▶ Description of the task: Select each line of the material that contains the string "gestützten", treating uppercase and lowercase as different.

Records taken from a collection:
• • • • •
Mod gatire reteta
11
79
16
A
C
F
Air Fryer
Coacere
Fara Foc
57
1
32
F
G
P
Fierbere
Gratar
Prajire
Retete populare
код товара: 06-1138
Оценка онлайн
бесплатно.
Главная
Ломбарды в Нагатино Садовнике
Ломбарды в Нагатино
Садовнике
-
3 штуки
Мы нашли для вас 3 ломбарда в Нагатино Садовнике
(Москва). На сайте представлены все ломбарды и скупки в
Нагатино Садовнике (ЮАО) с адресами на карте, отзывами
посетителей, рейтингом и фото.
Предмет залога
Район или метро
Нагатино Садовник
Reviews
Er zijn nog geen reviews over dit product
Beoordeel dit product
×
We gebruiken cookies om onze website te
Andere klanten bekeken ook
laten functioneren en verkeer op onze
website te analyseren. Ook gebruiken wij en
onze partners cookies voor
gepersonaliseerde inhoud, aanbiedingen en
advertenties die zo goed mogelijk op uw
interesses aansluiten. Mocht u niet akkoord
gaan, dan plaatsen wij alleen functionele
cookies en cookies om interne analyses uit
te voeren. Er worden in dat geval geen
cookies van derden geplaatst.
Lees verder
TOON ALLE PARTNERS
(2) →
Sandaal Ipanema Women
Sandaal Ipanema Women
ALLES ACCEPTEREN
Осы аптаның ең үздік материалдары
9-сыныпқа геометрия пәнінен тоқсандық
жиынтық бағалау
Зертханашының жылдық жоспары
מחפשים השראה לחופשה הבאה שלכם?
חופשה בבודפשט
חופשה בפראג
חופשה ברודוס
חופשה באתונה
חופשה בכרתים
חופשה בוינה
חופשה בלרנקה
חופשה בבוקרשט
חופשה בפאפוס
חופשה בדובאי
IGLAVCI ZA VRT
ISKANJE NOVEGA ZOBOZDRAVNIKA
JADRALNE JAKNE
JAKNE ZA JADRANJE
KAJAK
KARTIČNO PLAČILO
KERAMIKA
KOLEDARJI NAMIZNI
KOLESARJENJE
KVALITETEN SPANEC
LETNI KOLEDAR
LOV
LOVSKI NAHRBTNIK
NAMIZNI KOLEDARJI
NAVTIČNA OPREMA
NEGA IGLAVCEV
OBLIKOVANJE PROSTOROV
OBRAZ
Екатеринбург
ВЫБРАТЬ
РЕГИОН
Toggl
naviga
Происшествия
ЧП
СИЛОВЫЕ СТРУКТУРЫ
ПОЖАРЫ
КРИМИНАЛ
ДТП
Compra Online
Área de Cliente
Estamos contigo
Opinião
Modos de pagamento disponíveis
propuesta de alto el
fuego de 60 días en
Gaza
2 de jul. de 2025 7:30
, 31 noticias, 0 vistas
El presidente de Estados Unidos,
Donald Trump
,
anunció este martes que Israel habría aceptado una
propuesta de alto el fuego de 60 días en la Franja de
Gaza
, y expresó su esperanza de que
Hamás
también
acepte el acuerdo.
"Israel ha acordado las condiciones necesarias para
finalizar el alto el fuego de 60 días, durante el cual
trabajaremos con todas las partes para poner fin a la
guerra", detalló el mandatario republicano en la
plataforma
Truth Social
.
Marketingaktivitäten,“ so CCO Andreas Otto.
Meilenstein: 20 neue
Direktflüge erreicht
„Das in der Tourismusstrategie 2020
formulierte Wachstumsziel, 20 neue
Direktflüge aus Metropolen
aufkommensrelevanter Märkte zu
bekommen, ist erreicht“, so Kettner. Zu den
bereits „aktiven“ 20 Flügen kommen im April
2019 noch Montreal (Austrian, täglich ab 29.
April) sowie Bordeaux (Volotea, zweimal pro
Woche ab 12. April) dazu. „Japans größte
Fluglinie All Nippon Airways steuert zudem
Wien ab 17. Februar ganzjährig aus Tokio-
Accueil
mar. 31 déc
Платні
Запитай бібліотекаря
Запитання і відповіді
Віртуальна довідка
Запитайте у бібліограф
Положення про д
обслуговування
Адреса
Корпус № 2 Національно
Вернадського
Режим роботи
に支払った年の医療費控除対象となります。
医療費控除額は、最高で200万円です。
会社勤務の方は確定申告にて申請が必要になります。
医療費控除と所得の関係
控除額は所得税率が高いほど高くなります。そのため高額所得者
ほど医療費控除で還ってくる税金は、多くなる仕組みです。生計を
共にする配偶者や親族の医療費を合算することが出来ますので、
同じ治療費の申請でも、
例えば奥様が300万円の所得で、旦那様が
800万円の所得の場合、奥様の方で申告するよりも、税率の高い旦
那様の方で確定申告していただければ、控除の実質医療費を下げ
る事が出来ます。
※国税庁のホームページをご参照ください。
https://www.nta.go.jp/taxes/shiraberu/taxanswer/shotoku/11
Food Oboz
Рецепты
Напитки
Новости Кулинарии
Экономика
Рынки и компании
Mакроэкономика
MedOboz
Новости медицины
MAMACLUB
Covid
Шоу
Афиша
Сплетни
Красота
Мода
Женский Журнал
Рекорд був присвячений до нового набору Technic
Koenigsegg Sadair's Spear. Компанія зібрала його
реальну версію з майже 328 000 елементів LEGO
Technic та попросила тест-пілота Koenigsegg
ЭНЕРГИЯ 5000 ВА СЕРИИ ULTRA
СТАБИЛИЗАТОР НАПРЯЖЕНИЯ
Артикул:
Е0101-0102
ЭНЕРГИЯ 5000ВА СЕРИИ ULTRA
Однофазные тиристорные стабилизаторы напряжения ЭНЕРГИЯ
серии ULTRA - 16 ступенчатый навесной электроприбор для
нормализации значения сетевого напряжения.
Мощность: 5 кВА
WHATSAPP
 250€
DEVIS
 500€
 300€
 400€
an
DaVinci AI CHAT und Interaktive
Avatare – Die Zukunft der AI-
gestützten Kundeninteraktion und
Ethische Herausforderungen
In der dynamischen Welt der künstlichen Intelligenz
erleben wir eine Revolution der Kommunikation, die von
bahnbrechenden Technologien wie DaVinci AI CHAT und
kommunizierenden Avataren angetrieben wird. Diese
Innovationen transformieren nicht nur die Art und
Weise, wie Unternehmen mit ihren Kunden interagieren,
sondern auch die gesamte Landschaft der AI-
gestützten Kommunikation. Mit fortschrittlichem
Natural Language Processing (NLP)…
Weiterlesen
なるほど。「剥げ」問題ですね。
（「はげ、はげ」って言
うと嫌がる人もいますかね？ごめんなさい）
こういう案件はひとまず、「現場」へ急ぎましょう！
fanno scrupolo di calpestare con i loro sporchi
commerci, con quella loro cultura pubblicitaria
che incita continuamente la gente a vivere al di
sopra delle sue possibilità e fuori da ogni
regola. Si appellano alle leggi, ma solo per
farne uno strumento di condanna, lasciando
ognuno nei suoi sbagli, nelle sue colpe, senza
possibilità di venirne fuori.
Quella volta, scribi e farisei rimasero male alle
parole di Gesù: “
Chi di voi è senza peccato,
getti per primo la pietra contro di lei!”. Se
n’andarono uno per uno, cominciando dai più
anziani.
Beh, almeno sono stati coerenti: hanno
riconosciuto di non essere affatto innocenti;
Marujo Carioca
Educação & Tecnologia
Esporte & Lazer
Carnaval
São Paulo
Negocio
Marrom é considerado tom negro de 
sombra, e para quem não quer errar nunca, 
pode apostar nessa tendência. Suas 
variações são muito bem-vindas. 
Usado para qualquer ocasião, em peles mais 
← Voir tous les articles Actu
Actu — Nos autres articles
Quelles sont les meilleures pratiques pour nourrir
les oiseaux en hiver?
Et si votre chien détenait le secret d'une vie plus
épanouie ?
• • • • •
▶ Answer:
gestützten Kundeninteraktion und
gestützten Kommunikation. Mit fortschrittlichem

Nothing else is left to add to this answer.